With support from the British Academy, the Institute of Development Studies and Save the Children Rwanda (SC Rwanda) embarked on a partnership in 2019 to evaluate and scale-up a holistic programme called First Steps (FS), which supports the families of children aged 0-3 in the district of Ngororero in Rwanda. 

A 'First Steps' session in Rwanda. © Save the Children Rwanda.

The objective of FS is to enhance knowledge, attitudes and practice of parents to support the cognitive, physical and socio-emotional development of their children. It is offered in one of Rwanda’s poorest districts, through weekly community meetings guided by local facilitators that support peer learning, aided by a radio programme. Over 17 weeks, it focused on promoting simple activities such as playing and speaking with the child, singing songs or telling stories, providing love and attention, naming objects and counting, matching things, and preparing healthy meals.

To avoid spreading these messages without resorting to what can be perceived as patronising lecturing on how to be a good parent, a maximum of 20 parents in each village were organised into discussion groups and listened to a radio programme exploring child development and parenting practices, developed by SC. Discussions also involved games between parents and children and reading posters which highlighted key parenting practices. 

A poster used in the
Poster used during parenting sessions. © Save the Children Rwanda

Understanding the project’s effect

We analysed the effect of the radio programme across three dimensions: the children’s development, measured by assessing their communication, fine motor, problem solving and personal social skills; time the parents spent with the child; and parental confidence. In order to analyse the causal impact of FS, the five-month intervention, was randomly assigned at the sector level to three groups, composed of 27 villages each. Data was collected before the intervention, six months after the intervention, and two and half years after. The trial involved three groups. A ‘light touch’ group listened to a weekly radio session and received support from a local facilitator who had received training and a basic package of training materials. In the ‘full intervention’ group, the weekly meetings were paired with a local facilitator who received additionally a full package of materials, a children’s book gifted to each family, and the support of a salaried facilitator, who conducted home visits. The third group was a control group.

Six months after the trial, we found that in both intervention groups, the programme had had a positive impact on the three outcomes under analysis: child development, the time parents invested in spending with their children and parental confidence in supporting their children’s development. Measuring again two and a half years after the trial, there was a smaller but still significant difference between the results from the ‘full intervention’ group and the control group. 

Scaling it up

Is the project scalable nationally, in terms of value-for-money and effect over time? 

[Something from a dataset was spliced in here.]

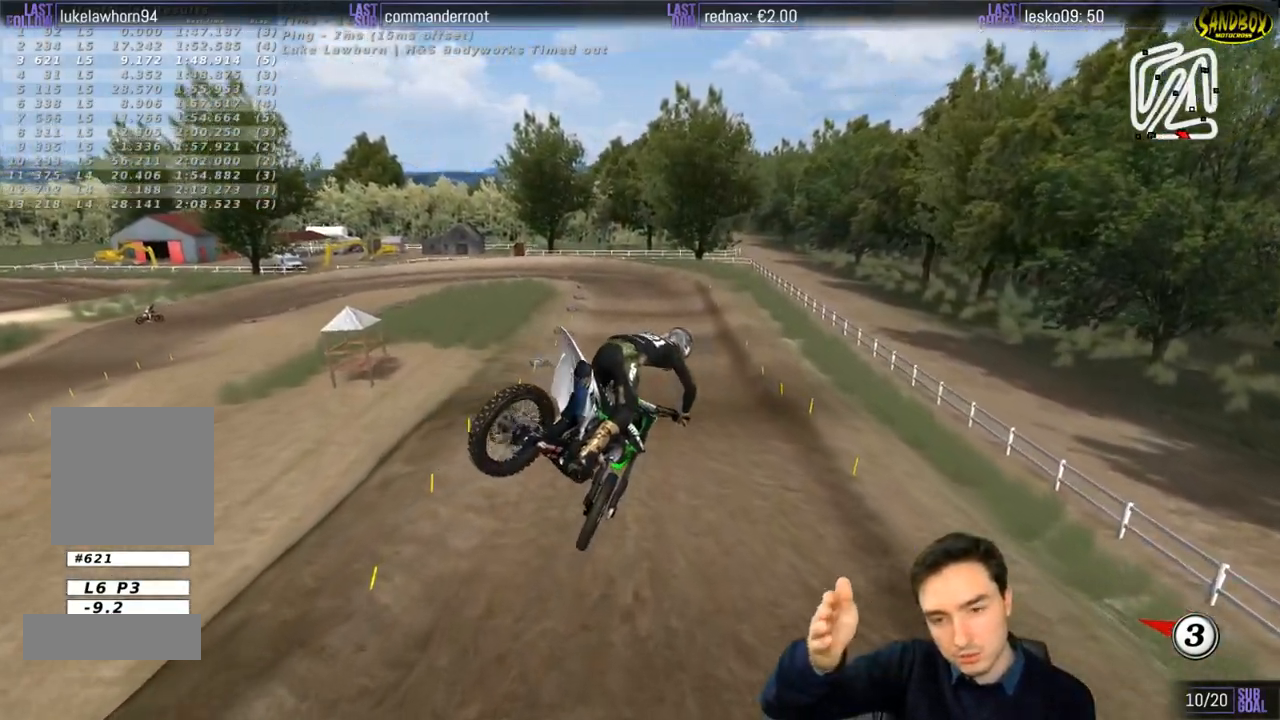
{"buttons": [], "left_stick": "center", "right_stick": "center", "events": [[400, "left_stick", "center"]]}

The cost of the intervention was modest as it uses an accessible technology in Ngororero: the radio. It also takes advantage of economies of scale by gathering together parents of the same village. 

In terms of effect over time, changes in parents’ behaviour and practices are one of the longest lasting. Moreover, the positive contribution to a child’s development until age three has been well documented to have impressive positive consequences in the long-term, in relation to health, education and professional career of the child. 

While this is no magic cost-effective pill to solve children development problems, as there are more structural poverty-related problems, it does show how a radio and meetings with parents can improve children’s lives for the better.

Patricia Justino, Marinella Leone and Pierfrancesco Rolla, based at the Institute of Development Studies and the University of Sussex, are researching a project focused on Scaling Up Early Child Development Interventions in Rwanda. This project is part of the British Academy’s Early Childhood Development Programme.